-- Data follows --

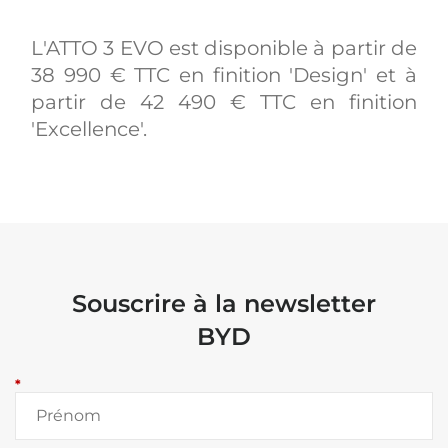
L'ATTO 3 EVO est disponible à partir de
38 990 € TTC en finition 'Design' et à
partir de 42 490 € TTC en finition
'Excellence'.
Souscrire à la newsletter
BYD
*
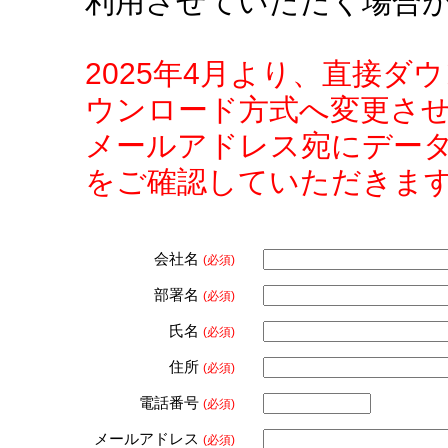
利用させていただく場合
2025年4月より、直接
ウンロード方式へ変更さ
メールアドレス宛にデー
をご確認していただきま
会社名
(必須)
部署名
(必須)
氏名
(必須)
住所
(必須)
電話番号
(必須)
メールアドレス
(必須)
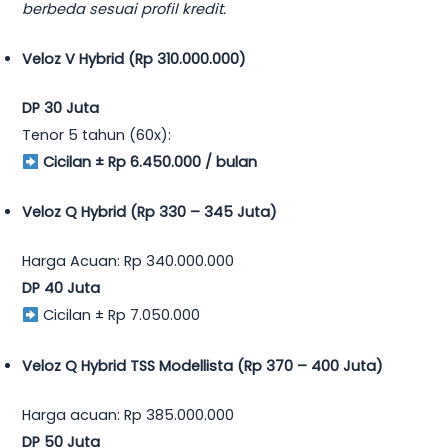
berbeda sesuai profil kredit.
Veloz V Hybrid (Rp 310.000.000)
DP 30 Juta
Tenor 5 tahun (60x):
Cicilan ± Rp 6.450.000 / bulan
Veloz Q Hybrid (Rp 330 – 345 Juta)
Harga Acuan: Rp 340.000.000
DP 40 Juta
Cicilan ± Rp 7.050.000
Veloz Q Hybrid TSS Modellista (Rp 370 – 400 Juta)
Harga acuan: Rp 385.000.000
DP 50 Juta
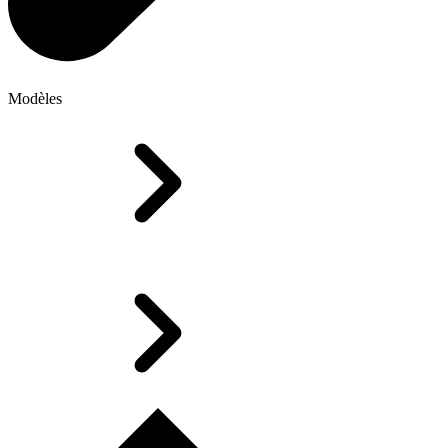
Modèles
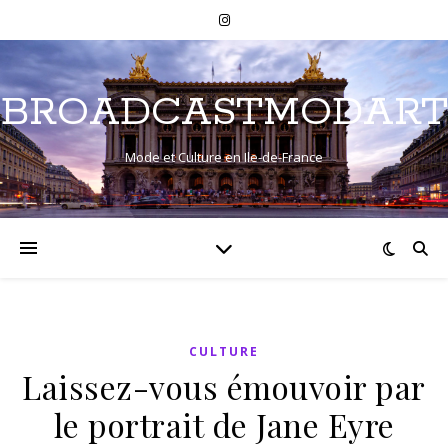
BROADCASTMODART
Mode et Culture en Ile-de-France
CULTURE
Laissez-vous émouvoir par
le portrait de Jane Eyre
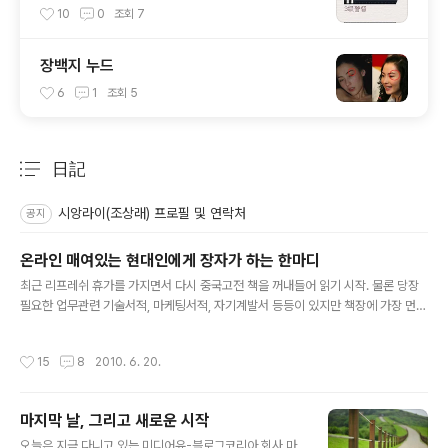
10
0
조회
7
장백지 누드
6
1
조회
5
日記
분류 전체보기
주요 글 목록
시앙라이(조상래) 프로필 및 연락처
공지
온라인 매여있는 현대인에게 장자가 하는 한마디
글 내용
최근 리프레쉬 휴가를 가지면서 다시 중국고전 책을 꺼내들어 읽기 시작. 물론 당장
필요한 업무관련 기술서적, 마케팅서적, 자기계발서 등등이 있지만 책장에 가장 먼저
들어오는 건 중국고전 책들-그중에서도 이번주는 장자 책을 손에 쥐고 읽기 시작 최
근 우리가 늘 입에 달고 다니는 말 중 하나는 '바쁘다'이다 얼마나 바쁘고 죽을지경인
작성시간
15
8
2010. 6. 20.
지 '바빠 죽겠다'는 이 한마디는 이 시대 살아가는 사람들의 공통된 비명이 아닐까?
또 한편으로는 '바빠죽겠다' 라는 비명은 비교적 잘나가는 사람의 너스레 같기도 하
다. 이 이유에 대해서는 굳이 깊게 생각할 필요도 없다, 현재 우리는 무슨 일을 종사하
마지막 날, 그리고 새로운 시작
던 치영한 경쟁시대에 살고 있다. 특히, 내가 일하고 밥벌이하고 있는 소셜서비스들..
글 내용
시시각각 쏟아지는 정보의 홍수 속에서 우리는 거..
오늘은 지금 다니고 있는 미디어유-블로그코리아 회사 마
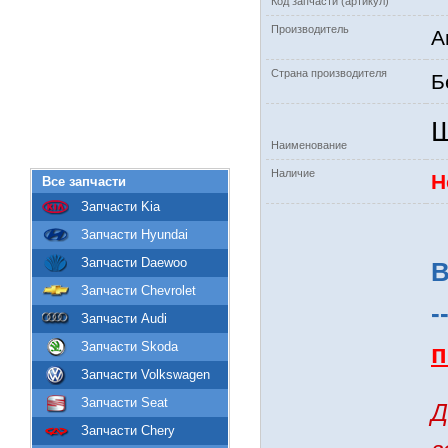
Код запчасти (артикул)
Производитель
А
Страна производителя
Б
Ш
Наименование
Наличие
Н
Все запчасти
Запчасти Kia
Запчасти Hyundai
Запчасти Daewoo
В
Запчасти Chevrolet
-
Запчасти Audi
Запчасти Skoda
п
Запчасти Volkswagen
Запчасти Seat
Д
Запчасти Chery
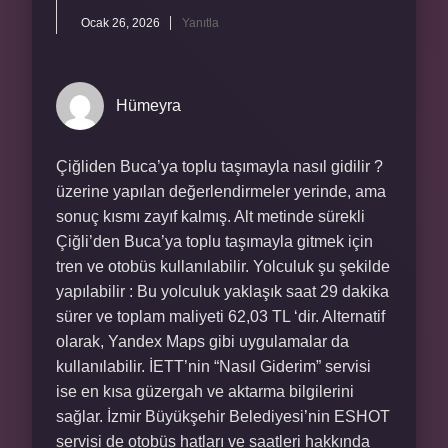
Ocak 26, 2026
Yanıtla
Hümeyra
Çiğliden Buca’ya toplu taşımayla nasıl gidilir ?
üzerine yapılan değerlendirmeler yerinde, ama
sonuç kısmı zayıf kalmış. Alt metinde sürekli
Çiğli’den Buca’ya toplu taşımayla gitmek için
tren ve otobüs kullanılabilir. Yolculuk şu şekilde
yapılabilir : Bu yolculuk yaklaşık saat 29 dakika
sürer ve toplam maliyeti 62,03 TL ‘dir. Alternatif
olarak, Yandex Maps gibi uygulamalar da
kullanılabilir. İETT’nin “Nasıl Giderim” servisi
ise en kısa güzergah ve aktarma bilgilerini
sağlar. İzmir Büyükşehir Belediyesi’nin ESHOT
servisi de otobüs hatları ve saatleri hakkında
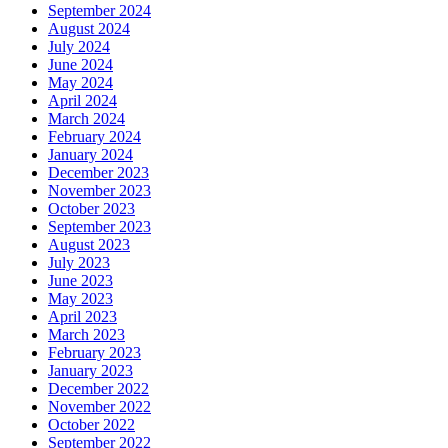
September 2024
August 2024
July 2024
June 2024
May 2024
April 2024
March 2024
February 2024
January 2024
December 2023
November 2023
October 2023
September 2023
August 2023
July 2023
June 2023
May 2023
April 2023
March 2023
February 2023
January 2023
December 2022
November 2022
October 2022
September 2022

-- Data concluded --
-- Data follows --

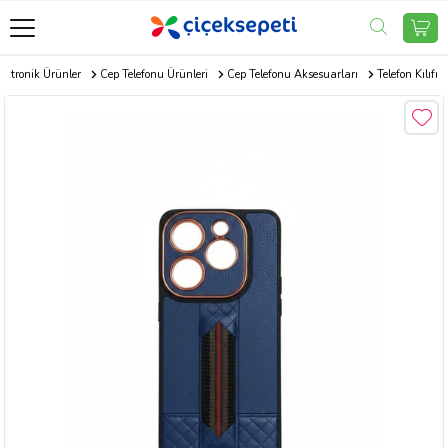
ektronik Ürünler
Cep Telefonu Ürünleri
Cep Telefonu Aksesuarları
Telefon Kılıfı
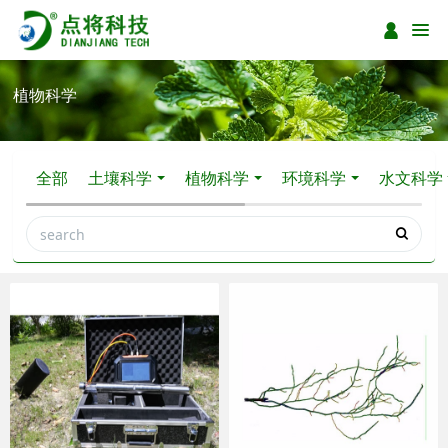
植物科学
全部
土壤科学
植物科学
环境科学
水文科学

-- Data concluded --

The word is "servisi". Copy every line above where it appears.

» Response to the task
kullanılabilir. İETT’nin “Nasıl Giderim” servisi
servisi de otobüs hatları ve saatleri hakkında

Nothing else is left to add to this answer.